Tony Hale, chief executive of the Newspaper Works, said new regulations could severely undermine the sector's ability to report on matters of public interest.
Mr Hale said the wideranging changes could include the setting up of a media standards body, potential loss of journalist shield law protections, a tort of privacy and changes to media ownership laws.
"We are united in opposing new regulation and legislative changes that affect our ability to report and investigate as well as invest and compete in a digital and multiplatform media economy," he said. "It would be a retrograde step if, at this stage, sweeping changes were announced without proper consultation on proposed changes."
Senator Conroy is running out of time to have Parliament approve a package of media reforms that Cabinet is yet to consider.
It is understood Cabinet could consider the measures today, before Parliament returns tomorrow for a fortnight. It then breaks until Budget day on May 14. After that week, the House of Representatives will sit for four weeks and the Senate for two weeks.

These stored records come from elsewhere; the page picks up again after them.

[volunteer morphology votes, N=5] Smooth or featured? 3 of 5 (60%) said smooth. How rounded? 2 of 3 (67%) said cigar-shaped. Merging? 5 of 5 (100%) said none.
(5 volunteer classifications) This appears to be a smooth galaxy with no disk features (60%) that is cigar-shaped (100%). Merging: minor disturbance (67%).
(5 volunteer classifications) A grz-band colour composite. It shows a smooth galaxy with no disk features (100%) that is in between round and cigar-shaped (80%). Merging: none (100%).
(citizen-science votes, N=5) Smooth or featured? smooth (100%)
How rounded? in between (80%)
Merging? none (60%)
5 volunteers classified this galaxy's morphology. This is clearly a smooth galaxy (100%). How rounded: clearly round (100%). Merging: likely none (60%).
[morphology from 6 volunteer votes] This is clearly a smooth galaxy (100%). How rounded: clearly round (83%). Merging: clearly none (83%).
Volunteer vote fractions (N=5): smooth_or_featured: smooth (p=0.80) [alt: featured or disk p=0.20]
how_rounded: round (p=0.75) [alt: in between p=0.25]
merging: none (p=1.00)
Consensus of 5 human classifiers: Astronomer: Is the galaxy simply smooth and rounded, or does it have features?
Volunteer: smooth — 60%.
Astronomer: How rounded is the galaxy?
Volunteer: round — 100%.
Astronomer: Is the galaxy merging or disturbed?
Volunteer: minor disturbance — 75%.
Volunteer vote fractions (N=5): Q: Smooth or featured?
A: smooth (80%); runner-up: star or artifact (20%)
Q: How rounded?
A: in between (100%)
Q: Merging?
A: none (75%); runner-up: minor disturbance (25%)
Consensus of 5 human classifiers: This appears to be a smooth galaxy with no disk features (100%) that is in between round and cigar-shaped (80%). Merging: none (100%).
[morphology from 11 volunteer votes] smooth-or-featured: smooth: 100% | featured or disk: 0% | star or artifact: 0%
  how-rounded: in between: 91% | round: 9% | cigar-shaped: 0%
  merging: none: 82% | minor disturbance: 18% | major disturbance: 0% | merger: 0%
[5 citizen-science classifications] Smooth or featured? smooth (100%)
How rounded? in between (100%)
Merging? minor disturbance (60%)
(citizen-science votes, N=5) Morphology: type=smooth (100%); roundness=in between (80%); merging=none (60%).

Senator Conroy said on Friday the Government would bring forward media law changes before the September election. To have any legislation pass the Lower House, Labor will need the support of five crossbenchers.
A key change being considered is the removal of a rule that prevents any television network from broadcasting to more than 75 per cent of the Australian population.Also being considered is a public interest test for prospective media owners.